[The data — start]
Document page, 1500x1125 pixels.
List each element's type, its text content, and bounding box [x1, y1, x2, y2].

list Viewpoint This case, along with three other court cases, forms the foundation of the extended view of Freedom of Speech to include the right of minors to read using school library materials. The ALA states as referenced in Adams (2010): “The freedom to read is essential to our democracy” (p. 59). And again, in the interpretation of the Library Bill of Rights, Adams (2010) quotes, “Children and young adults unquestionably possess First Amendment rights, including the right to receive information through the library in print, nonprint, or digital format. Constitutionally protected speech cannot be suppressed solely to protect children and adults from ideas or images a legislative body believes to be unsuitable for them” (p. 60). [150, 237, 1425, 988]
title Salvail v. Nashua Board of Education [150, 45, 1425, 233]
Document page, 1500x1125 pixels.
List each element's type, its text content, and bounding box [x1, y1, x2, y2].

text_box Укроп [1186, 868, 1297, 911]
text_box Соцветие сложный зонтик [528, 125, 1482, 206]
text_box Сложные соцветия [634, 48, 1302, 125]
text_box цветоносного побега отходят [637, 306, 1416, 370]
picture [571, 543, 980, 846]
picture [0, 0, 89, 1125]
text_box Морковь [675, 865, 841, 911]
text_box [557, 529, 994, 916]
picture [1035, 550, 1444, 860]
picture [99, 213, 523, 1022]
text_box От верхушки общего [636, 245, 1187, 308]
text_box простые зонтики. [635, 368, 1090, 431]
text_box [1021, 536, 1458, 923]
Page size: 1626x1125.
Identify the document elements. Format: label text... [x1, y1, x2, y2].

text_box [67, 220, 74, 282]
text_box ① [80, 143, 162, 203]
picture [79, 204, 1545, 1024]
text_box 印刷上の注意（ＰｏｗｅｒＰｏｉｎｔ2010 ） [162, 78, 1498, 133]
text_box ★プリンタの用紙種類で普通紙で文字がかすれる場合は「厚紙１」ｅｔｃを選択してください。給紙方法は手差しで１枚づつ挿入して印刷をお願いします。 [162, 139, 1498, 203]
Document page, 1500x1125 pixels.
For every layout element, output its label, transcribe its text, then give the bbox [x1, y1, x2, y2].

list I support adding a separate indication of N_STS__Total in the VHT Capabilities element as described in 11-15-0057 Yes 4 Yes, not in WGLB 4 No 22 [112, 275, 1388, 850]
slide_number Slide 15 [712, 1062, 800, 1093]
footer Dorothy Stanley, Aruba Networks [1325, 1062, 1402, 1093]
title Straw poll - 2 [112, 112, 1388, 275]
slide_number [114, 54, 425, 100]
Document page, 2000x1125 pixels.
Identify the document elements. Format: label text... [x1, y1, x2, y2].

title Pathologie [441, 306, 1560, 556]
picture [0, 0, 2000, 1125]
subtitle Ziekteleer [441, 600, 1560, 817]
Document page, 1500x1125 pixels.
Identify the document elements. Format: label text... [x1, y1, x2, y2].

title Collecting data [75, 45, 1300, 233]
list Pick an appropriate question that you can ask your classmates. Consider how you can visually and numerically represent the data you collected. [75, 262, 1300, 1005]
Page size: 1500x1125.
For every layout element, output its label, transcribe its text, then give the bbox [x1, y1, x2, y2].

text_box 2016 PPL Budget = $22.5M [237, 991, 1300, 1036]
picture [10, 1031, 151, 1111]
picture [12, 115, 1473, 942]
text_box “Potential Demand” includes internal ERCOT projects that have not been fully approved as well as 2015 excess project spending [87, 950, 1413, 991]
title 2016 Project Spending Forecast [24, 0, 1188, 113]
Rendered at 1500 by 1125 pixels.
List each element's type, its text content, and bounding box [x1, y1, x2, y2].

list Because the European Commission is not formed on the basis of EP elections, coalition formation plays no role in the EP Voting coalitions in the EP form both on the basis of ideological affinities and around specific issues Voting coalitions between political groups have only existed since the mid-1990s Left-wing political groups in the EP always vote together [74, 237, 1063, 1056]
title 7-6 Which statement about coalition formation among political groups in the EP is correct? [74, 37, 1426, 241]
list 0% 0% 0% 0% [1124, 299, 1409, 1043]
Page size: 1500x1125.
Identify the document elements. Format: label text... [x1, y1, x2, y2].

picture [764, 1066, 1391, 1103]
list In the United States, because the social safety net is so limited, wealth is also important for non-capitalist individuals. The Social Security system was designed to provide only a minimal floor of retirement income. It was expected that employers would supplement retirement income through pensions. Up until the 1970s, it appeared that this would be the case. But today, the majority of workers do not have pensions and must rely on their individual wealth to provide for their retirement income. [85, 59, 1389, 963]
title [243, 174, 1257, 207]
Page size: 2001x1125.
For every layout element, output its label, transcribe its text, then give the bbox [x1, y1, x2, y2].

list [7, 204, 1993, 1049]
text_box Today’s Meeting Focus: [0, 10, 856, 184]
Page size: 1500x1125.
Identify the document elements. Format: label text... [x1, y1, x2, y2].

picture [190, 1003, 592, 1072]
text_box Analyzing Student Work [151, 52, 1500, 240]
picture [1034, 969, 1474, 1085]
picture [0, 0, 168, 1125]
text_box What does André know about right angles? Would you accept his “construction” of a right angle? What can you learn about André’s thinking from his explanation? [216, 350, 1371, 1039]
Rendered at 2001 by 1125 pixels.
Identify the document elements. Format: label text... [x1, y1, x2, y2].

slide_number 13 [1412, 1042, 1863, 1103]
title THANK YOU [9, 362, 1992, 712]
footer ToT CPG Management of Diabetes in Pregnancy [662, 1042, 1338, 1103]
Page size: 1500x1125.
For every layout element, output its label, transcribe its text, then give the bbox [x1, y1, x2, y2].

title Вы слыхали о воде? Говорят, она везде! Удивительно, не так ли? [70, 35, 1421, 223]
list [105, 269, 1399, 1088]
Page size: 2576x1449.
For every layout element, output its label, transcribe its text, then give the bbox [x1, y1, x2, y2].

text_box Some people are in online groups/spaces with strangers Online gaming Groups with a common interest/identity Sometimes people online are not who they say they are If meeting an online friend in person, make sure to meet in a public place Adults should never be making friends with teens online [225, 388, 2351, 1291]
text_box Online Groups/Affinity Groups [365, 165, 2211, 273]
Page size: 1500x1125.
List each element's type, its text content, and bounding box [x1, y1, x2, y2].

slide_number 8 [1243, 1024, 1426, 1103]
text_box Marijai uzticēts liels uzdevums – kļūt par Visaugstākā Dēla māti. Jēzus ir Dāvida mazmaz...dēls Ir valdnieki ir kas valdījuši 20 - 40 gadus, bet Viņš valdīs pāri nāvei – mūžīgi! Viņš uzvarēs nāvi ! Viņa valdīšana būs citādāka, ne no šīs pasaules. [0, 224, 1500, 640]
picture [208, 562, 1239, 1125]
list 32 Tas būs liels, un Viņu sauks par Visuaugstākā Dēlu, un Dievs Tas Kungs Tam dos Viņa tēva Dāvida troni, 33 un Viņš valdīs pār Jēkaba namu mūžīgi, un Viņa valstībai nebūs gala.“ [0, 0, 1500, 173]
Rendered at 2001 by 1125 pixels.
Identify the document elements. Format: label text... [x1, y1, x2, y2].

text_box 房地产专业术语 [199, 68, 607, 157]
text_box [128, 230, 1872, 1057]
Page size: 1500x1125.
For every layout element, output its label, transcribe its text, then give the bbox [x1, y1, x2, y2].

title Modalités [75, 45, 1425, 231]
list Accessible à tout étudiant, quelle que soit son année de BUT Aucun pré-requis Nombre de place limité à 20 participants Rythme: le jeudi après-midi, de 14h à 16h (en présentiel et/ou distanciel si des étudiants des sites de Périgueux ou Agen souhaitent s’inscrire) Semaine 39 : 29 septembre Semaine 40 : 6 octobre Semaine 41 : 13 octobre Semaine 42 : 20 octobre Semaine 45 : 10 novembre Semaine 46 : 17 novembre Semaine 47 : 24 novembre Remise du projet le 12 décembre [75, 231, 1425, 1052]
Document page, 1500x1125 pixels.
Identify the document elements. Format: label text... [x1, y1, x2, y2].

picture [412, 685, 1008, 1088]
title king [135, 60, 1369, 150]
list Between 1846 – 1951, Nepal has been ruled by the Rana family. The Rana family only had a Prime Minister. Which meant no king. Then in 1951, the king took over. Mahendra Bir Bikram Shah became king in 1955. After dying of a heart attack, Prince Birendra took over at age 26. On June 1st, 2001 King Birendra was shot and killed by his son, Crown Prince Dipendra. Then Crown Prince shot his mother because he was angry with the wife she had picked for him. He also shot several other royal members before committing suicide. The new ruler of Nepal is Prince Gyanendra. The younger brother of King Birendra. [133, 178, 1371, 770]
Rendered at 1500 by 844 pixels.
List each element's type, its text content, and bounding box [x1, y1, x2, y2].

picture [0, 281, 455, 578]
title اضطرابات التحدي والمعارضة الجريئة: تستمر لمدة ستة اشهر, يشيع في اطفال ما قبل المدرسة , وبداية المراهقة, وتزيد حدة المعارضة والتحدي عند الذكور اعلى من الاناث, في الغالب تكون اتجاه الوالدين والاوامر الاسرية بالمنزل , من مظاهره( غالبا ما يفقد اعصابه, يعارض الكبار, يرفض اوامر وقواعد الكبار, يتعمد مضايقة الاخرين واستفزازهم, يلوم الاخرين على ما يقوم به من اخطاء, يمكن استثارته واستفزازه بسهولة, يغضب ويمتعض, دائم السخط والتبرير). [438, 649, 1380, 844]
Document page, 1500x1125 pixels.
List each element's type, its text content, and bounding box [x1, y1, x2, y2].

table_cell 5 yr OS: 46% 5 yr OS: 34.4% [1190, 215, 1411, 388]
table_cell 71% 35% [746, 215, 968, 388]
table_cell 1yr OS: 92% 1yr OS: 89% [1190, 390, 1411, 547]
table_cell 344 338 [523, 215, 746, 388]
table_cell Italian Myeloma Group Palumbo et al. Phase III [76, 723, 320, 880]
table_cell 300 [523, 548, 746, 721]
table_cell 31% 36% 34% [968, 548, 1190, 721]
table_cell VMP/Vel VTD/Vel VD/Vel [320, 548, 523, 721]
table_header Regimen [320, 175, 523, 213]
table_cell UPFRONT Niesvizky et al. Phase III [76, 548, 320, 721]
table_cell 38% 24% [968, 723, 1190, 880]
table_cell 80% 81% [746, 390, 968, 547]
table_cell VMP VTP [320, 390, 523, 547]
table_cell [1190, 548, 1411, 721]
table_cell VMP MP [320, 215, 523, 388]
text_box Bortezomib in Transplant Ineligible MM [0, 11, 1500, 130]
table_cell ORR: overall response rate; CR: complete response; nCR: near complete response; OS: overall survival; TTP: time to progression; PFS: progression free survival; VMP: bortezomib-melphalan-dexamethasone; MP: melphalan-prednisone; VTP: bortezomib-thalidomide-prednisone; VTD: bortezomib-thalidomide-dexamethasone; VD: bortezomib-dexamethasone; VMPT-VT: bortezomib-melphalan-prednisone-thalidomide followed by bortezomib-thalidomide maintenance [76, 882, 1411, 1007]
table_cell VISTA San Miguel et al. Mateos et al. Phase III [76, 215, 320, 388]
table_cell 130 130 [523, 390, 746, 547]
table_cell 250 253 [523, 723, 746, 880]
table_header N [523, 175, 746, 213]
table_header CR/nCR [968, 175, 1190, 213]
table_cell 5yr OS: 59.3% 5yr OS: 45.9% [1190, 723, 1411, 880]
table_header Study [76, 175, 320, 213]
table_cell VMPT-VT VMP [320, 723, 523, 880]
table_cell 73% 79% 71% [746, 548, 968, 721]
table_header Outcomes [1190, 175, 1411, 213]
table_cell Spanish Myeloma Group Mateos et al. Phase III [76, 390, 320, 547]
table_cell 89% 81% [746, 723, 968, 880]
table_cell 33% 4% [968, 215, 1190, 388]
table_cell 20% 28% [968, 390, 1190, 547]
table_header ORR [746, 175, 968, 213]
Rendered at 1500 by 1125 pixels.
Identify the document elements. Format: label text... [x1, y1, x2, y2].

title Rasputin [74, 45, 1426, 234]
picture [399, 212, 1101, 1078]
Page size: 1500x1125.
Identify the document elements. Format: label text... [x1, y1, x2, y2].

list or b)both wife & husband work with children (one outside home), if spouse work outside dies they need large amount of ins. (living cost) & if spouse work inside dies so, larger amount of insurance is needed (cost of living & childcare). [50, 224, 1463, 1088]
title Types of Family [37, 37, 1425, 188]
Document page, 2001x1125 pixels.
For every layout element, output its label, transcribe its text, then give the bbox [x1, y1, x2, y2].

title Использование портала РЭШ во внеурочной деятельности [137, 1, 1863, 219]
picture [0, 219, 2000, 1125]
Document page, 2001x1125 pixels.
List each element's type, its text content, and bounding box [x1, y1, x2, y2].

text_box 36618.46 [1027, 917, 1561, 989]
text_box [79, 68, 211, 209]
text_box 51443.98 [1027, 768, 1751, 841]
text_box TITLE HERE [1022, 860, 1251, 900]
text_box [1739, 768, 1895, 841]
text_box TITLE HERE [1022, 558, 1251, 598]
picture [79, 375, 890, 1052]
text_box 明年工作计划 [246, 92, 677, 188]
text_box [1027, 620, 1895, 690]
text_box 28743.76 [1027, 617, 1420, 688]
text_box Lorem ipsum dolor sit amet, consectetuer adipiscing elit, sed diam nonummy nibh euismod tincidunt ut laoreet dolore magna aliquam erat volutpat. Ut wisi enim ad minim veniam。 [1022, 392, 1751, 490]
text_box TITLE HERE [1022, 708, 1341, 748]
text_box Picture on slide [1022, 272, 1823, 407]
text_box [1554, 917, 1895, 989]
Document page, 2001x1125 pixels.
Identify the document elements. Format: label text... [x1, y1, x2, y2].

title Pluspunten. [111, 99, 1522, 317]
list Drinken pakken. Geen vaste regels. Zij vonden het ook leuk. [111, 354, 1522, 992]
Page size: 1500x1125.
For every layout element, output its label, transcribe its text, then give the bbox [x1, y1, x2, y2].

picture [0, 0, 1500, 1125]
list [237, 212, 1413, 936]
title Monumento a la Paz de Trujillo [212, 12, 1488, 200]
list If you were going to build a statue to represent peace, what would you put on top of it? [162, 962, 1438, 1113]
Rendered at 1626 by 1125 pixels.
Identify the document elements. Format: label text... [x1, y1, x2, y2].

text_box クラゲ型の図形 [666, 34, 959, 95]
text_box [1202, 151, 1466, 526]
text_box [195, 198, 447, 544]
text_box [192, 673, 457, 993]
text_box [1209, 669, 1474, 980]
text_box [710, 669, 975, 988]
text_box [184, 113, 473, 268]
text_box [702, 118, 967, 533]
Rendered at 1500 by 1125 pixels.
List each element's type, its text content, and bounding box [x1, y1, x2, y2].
[The data — finish]
▶ Instructions to follow: Lines from the top of the data above through the line with "Page size: 1626x1125.", both ends included: copy them exactly, nothing more.

▶ Answer to this task:
Document page, 1500x1125 pixels.
List each element's type, its text content, and bounding box [x1, y1, x2, y2].

list Viewpoint This case, along with three other court cases, forms the foundation of the extended view of Freedom of Speech to include the right of minors to read using school library materials. The ALA states as referenced in Adams (2010): “The freedom to read is essential to our democracy” (p. 59). And again, in the interpretation of the Library Bill of Rights, Adams (2010) quotes, “Children and young adults unquestionably possess First Amendment rights, including the right to receive information through the library in print, nonprint, or digital format. Constitutionally protected speech cannot be suppressed solely to protect children and adults from ideas or images a legislative body believes to be unsuitable for them” (p. 60). [150, 237, 1425, 988]
title Salvail v. Nashua Board of Education [150, 45, 1425, 233]
Document page, 1500x1125 pixels.
List each element's type, its text content, and bounding box [x1, y1, x2, y2].

text_box Укроп [1186, 868, 1297, 911]
text_box Соцветие сложный зонтик [528, 125, 1482, 206]
text_box Сложные соцветия [634, 48, 1302, 125]
text_box цветоносного побега отходят [637, 306, 1416, 370]
picture [571, 543, 980, 846]
picture [0, 0, 89, 1125]
text_box Морковь [675, 865, 841, 911]
text_box [557, 529, 994, 916]
picture [1035, 550, 1444, 860]
picture [99, 213, 523, 1022]
text_box От верхушки общего [636, 245, 1187, 308]
text_box простые зонтики. [635, 368, 1090, 431]
text_box [1021, 536, 1458, 923]
Page size: 1626x1125.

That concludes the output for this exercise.